Nas duas últimas semanas a cena política nacional vem assistindo a um aprofundamento do desgaste do governo. O já denominado Escândalo  Covaxin, exibindo forte indícios e provas do envolvimento do Palácio do Planalto em uma megaoperação fraudulenta de compra hiperfaturada desta vacina indiana, traz à luz do dia aquilo que todas as pessoas não privadas do sentido de uma visão política elementar já sabiam: Bolsonaro e sua equipe não passam mesmo de mais uma das muitas quadrilhas que dominam a vida sociopolítica do país, só que sediada em local privilegiado, o Planalto. Some-se a tal operação a demissão do agora ex-ministro do Meio Ambiente, Ricardo Salles, flagrado no gerenciamento de uma operação de contrabando de milhares de toneladas de madeira – madeira extraída de forma clandestina e ilegal, acrescente-se.

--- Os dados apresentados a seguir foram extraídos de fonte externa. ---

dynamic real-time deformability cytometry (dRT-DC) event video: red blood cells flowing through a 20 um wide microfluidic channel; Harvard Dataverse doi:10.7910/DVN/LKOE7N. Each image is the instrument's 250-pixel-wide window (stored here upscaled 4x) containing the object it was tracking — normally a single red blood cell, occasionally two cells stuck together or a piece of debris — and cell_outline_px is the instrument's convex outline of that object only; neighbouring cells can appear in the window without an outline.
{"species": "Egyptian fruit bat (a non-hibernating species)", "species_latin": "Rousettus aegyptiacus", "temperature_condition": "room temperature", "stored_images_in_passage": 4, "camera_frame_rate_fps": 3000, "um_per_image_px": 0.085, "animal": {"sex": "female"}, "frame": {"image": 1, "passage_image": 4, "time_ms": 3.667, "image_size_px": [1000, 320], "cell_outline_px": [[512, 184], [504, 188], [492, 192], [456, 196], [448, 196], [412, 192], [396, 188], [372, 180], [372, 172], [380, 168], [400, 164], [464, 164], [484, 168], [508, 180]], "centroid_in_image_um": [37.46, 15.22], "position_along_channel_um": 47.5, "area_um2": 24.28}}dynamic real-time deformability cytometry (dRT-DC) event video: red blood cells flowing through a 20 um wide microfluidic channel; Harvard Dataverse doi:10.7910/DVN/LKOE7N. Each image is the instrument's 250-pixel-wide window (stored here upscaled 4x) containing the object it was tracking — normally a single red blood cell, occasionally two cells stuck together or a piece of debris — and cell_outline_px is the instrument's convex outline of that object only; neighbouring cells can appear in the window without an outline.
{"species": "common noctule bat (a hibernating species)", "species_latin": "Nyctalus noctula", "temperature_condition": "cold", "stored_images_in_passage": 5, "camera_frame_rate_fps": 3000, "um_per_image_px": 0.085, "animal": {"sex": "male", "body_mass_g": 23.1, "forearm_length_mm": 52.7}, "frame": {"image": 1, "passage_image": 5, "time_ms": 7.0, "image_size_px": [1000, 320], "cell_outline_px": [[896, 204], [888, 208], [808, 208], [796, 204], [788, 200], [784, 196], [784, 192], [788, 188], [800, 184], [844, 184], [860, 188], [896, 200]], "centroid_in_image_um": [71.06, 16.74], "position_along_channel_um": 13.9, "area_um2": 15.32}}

O Supremo Tribunal Federal (STF), por sua vez, estica ainda mais a corda contra o bolsonarismo: mandou retornar à cadeia o deputado estadual (RJ) miliciano Daniel Silveira, que ameaçara publicamente integrantes da Suprema Corte e julgou ilegal todos os procedimentos processuais e iniciativas (sentenças e despachos, inclusive, do ex-juiz e ex-ministro de Bolsonaro Sérgio Moro) em todas as ações ajuizadas contra Lula em Curitiba, capacitando assim, de vez, o ex-presidente a voltar a concorrer à Presidência da República.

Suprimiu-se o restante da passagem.